Reading and Writing JSON Files with Python

By:   |   Updated: 2022-11-04   |   Comments   |   Related: > Python


Problem

I've become interested in the JSON file format and what it can do. Can you briefly highlight the key benefits of using JSON files with the Python programming language? I'm also interested in how to create JSON files with a text editor, load the created JSON files into Python, parse JSON and display the contents. Lastly, I could benefit from a demonstration showing the difference between simple JSON and nested JSON.

Solution

One popular use case for JSON files with Python is data exchange. JSON (JavaScript Object Notation) is a lightweight format for exchanging data between computers. Because a JSON file consists of key-value pairs in a text format, humans can easily read its contents. A JSON file is language-independent; therefore, you do not need JavaScript to use JSON files, and you can process JSON files in other languages besides JavaScript, such as Python or T-SQL. The structure of JSON files is more compact than XML files. Therefore, JSON files can be sent over the internet and loaded faster than XML files.

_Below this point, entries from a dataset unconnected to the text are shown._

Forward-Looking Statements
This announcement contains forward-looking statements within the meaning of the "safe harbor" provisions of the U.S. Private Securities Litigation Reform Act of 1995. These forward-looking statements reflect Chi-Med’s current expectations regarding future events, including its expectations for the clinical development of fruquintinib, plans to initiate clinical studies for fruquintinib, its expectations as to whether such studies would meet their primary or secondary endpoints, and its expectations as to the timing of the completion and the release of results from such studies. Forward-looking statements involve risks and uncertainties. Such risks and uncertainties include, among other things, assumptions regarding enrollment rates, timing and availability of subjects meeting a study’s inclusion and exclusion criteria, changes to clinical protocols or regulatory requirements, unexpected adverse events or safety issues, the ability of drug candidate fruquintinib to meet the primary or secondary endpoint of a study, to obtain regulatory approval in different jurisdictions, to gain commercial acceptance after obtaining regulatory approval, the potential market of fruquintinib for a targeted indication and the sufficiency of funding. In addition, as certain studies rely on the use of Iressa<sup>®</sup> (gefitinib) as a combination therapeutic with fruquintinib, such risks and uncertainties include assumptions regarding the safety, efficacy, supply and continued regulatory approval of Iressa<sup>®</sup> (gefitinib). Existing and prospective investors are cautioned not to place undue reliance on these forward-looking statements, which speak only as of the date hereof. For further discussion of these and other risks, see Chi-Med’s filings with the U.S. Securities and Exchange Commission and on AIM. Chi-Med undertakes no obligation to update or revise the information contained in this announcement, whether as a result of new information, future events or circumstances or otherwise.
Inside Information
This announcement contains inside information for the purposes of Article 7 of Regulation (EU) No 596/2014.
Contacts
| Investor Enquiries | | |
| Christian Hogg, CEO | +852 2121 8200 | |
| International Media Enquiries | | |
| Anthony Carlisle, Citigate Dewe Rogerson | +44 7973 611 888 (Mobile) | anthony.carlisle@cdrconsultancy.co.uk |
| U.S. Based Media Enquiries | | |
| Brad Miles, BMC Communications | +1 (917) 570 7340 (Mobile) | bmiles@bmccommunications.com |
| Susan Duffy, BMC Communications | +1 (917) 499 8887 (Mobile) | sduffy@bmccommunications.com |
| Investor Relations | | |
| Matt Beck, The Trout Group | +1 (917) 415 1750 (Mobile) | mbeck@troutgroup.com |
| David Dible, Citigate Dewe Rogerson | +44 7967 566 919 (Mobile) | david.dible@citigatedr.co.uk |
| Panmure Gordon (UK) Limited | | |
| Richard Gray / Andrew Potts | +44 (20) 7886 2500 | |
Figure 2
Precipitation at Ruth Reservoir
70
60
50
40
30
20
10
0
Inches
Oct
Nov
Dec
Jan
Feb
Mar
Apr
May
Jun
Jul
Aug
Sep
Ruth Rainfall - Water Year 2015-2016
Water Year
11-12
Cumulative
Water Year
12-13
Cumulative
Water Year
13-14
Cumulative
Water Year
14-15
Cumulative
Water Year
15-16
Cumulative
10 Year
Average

One typical JSON file use case is when a client computer requests information from a server, which is passed from the server computer via a JSON file to the client computer.  When a web-based server runs a RESTful application programming interface (API), it commonly satisfies requests via JSON files.  A previous MSSQLTips.com article titled Overview of How to Collect Securities Prices for SQL Server devotes a section to introducing the Alpha Vantage RESTful API. The Alpha Vantage offers both free and paid tiers of service. The securities prices tutorial showed excerpts from a downloaded JSON file from Alpha Vantage. However, the prior tutorial has narrowly focused coverage on how to generate JSON files and exchange them between computers.

With regards to JSON files and Python scripts, this Python tutorial is at more of a beginner's level than the previous article. The tutorial includes a couple of examples that start with creating a JSON file in a text editor, then loading and displaying the file's contents in Python. One example is for a file with simple JSON, and the other is for a file with nested JSON.

  • In simple JSON, each key-value pair has the JSON file as its parent.
  • In nested JSON, one or more key-value pairs are embedded within another parent key. Nesting can extend through multiple levels of key-value pairs, such as child, parent, grandparent, and great-grandparent levels.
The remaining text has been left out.